----- Working data -----

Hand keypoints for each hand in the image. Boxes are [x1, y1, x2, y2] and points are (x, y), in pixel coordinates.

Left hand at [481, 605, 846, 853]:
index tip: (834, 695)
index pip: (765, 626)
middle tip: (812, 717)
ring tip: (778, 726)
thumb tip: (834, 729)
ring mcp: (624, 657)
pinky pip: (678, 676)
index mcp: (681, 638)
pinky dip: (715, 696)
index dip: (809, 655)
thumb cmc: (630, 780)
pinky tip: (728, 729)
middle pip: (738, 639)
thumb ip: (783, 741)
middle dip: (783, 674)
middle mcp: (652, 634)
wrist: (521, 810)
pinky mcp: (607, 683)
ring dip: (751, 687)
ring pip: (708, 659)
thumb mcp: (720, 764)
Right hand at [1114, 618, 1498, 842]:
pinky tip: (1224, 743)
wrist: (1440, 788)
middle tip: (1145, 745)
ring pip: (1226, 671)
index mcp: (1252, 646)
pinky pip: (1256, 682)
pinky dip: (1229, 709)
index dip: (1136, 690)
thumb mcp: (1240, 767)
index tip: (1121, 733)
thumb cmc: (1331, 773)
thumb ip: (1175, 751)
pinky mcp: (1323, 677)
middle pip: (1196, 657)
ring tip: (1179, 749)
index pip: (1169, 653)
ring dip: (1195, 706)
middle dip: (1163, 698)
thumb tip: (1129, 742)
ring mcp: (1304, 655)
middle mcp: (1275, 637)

-----
----- Working data -----

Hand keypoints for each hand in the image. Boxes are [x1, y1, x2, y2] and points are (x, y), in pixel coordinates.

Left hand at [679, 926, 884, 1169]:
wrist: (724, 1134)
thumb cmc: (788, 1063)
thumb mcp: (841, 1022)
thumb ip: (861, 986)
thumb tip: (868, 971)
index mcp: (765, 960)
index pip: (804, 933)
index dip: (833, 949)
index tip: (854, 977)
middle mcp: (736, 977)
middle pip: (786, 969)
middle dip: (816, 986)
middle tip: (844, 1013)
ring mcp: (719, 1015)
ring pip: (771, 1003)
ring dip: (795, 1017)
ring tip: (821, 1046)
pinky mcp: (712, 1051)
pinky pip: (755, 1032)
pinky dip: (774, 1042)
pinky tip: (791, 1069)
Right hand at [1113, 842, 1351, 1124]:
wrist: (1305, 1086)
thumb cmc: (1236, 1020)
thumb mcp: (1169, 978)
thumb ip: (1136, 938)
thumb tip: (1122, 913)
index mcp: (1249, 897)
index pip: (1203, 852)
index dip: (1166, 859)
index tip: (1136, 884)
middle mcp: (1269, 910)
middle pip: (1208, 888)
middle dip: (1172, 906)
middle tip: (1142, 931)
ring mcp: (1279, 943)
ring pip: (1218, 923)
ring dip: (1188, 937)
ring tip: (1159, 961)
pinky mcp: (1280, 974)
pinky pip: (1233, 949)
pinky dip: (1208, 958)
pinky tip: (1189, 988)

-----

• What you are asked to do:
Only the lines above from the line containing "thumb ip: (1136, 938)" through the line containing "pinky tip: (1189, 988)" should be retyped, exactly and with both ends included.

• Response:
thumb ip: (1136, 938)
thumb tip: (1122, 913)
index mcp: (1249, 897)
index pip: (1203, 852)
index dip: (1166, 859)
index tip: (1136, 884)
middle mcp: (1269, 910)
middle pip: (1208, 888)
middle dip: (1172, 906)
middle tip: (1142, 931)
ring mcp: (1279, 943)
ring pip: (1218, 923)
ring dip: (1188, 937)
ring tip: (1159, 961)
pinky mcp: (1280, 974)
pinky pip: (1233, 949)
pinky dip: (1208, 958)
pinky tip: (1189, 988)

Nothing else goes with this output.